START INPUT MATERIAL

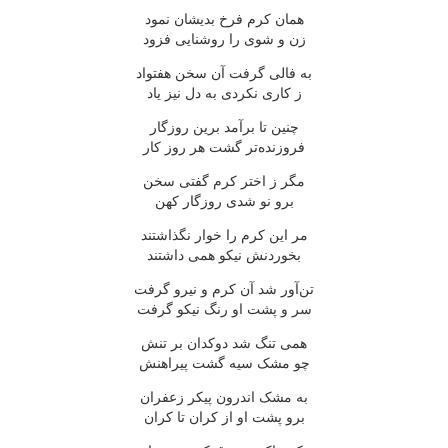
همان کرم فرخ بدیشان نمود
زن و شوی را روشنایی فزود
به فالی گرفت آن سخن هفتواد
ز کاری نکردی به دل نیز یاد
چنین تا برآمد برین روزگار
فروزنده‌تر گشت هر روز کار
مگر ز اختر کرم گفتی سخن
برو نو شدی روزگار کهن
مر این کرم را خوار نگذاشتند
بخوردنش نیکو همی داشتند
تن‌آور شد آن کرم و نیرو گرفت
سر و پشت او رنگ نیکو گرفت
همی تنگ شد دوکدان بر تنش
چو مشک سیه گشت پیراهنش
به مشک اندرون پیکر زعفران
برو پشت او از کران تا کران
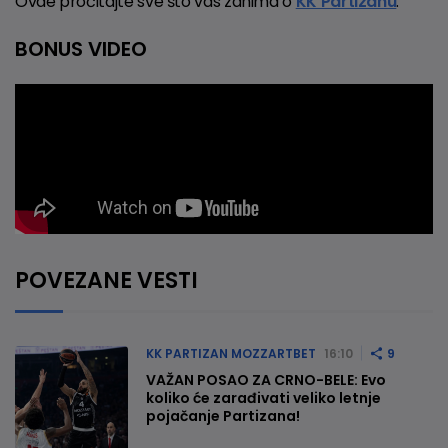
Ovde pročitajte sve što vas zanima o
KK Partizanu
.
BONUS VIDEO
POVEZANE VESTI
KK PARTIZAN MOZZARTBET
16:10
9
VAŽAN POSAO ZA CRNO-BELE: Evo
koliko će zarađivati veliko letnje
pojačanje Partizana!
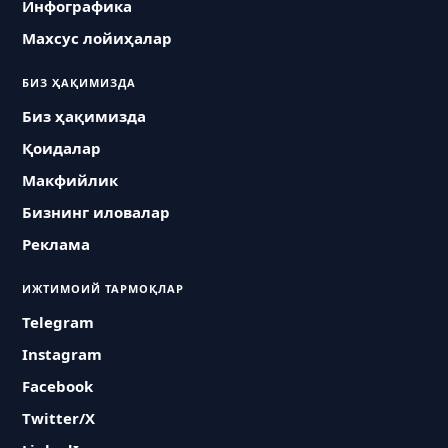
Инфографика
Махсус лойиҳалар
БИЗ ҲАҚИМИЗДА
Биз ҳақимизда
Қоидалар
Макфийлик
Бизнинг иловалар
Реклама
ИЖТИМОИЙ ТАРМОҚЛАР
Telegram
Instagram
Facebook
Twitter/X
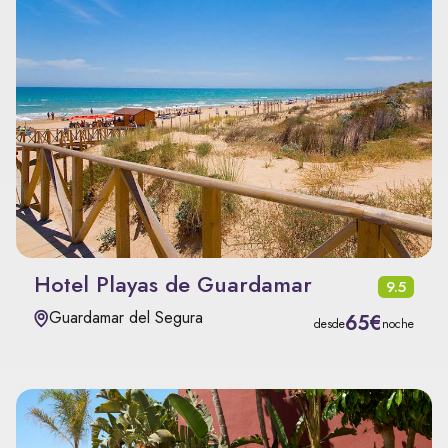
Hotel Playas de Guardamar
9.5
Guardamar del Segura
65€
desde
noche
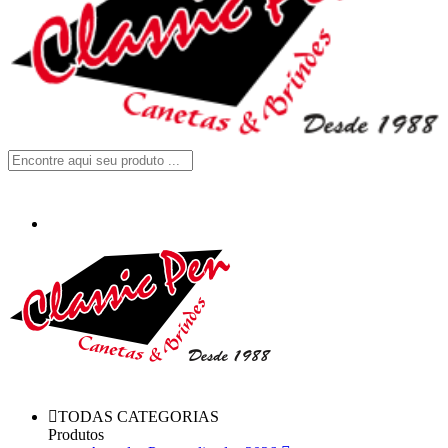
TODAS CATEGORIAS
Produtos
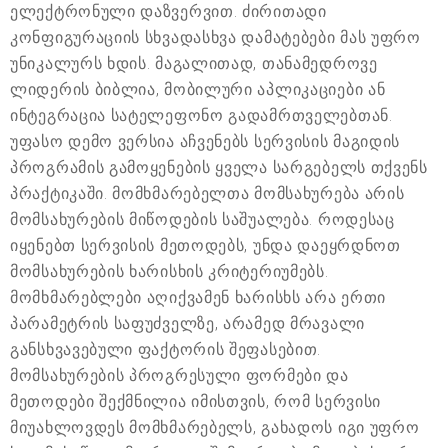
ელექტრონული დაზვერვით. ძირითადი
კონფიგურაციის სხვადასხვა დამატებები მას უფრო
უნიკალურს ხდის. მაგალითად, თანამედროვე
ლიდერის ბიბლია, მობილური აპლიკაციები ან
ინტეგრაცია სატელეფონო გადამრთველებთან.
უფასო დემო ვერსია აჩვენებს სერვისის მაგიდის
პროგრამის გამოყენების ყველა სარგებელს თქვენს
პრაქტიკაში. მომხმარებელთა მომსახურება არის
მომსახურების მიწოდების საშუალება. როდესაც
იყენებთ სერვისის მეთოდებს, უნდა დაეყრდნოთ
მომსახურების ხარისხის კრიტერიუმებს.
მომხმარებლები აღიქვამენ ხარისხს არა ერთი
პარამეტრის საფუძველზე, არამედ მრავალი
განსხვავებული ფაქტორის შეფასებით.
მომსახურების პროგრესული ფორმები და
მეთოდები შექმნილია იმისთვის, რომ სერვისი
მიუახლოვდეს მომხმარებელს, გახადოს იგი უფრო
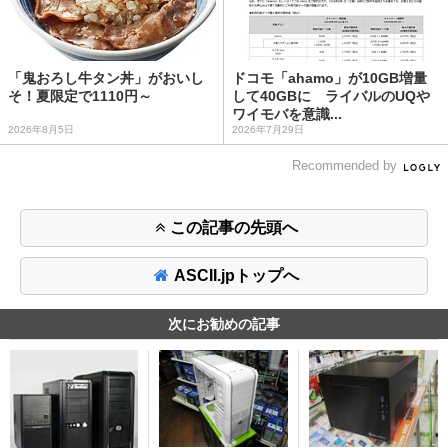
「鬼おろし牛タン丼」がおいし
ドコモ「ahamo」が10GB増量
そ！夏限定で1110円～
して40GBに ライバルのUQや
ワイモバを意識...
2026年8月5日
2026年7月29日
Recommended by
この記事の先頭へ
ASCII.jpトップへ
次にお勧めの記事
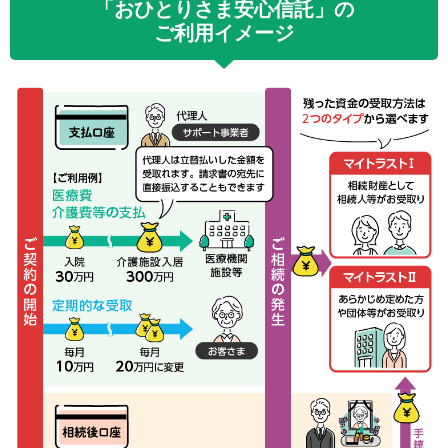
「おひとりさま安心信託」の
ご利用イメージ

END INPUT MATERIAL

### WHAT YOU NEED TO DO
Copy out everything in the records from the line containing "ელექტრონული დაზვერვით. ძირითადი" down to the line containing "მომხმარებლები აღიქვამენ ხარისხს არა ერთი", including both of those lines.

### ANSWER SECTION
ელექტრონული დაზვერვით. ძირითადი
კონფიგურაციის სხვადასხვა დამატებები მას უფრო
უნიკალურს ხდის. მაგალითად, თანამედროვე
ლიდერის ბიბლია, მობილური აპლიკაციები ან
ინტეგრაცია სატელეფონო გადამრთველებთან.
უფასო დემო ვერსია აჩვენებს სერვისის მაგიდის
პროგრამის გამოყენების ყველა სარგებელს თქვენს
პრაქტიკაში. მომხმარებელთა მომსახურება არის
მომსახურების მიწოდების საშუალება. როდესაც
იყენებთ სერვისის მეთოდებს, უნდა დაეყრდნოთ
მომსახურების ხარისხის კრიტერიუმებს.
მომხმარებლები აღიქვამენ ხარისხს არა ერთი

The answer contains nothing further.